Information given:
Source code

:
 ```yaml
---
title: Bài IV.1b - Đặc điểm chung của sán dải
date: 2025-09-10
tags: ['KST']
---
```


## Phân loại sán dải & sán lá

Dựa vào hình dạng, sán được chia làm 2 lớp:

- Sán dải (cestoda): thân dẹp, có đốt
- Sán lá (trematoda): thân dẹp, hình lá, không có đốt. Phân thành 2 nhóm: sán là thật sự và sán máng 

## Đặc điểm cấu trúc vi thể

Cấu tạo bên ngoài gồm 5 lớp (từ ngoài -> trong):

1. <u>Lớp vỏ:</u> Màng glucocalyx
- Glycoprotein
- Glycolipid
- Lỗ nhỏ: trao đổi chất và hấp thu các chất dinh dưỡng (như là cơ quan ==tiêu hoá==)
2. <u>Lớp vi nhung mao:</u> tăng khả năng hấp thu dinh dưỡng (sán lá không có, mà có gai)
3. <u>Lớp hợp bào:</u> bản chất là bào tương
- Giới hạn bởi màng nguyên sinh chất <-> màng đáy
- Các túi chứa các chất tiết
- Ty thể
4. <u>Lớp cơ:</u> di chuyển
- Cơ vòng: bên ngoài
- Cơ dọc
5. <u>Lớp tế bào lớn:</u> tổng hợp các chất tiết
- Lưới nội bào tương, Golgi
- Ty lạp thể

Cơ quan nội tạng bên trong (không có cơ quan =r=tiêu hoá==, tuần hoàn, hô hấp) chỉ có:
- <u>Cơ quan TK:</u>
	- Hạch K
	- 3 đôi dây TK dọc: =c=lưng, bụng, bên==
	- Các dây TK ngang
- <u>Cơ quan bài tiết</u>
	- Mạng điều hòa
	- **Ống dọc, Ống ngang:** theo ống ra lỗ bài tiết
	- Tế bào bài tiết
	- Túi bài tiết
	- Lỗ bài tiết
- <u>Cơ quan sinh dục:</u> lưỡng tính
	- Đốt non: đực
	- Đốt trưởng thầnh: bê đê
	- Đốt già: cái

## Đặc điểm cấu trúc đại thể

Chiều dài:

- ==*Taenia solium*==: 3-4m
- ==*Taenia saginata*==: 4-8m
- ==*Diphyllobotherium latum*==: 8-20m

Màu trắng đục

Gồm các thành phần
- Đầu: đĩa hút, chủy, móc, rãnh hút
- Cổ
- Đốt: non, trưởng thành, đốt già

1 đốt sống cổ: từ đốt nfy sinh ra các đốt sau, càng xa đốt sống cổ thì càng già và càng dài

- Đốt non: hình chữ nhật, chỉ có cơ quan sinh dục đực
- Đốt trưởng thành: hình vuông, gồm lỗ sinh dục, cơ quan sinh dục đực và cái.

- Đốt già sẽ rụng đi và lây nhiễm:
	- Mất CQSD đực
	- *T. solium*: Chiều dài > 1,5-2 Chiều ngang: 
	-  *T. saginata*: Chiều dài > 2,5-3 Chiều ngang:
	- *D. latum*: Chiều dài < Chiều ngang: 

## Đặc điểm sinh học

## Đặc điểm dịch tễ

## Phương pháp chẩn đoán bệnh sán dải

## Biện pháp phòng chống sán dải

--

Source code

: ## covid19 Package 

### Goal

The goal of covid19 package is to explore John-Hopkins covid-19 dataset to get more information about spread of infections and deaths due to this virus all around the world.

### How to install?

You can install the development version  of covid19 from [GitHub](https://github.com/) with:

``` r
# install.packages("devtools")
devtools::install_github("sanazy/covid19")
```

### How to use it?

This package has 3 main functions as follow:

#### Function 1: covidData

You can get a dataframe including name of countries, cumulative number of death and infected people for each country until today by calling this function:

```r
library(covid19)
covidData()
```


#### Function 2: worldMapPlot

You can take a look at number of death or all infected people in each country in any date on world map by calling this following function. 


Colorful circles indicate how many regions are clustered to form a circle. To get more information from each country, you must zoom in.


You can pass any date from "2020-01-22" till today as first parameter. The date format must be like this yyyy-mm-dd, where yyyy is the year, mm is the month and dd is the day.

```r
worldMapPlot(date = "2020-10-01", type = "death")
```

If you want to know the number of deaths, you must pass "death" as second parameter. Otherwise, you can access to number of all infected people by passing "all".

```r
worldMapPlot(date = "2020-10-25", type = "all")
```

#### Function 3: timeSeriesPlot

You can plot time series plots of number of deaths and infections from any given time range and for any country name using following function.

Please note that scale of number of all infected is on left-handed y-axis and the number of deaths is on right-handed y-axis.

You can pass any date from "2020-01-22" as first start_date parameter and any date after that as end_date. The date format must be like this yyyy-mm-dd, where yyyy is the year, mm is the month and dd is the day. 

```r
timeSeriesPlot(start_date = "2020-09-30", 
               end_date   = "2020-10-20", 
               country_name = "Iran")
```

...

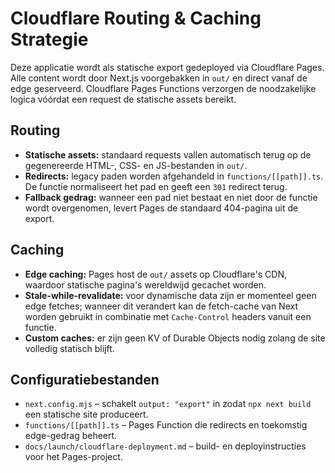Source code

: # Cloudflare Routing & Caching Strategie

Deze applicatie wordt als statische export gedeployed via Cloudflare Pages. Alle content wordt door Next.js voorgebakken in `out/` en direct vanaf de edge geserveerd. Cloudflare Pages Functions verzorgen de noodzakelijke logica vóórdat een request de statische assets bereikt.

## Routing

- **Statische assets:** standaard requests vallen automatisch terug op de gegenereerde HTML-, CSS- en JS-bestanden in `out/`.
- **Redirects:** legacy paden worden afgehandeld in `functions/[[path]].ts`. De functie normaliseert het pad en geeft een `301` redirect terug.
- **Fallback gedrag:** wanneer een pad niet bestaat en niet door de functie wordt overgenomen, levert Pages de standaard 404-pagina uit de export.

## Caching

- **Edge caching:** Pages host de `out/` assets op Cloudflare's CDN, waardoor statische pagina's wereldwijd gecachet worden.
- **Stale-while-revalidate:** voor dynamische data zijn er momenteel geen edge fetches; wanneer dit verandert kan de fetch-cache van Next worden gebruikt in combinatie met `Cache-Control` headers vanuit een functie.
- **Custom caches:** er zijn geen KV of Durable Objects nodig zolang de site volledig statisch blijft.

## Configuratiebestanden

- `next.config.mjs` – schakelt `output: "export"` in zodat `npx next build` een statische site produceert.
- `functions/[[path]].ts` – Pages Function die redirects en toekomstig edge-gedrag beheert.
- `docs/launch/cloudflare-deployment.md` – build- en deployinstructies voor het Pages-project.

Exercise instructions: Return word for word the lines above from the line with "- **Statische assets:**" to the line with "voor het Pages-project.", including both and leaving out all others.

Answer space:
- **Statische assets:** standaard requests vallen automatisch terug op de gegenereerde HTML-, CSS- en JS-bestanden in `out/`.
- **Redirects:** legacy paden worden afgehandeld in `functions/[[path]].ts`. De functie normaliseert het pad en geeft een `301` redirect terug.
- **Fallback gedrag:** wanneer een pad niet bestaat en niet door de functie wordt overgenomen, levert Pages de standaard 404-pagina uit de export.

## Caching

- **Edge caching:** Pages host de `out/` assets op Cloudflare's CDN, waardoor statische pagina's wereldwijd gecachet worden.
- **Stale-while-revalidate:** voor dynamische data zijn er momenteel geen edge fetches; wanneer dit verandert kan de fetch-cache van Next worden gebruikt in combinatie met `Cache-Control` headers vanuit een functie.
- **Custom caches:** er zijn geen KV of Durable Objects nodig zolang de site volledig statisch blijft.

## Configuratiebestanden

- `next.config.mjs` – schakelt `output: "export"` in zodat `npx next build` een statische site produceert.
- `functions/[[path]].ts` – Pages Function die redirects en toekomstig edge-gedrag beheert.
- `docs/launch/cloudflare-deployment.md` – build- en deployinstructies voor het Pages-project.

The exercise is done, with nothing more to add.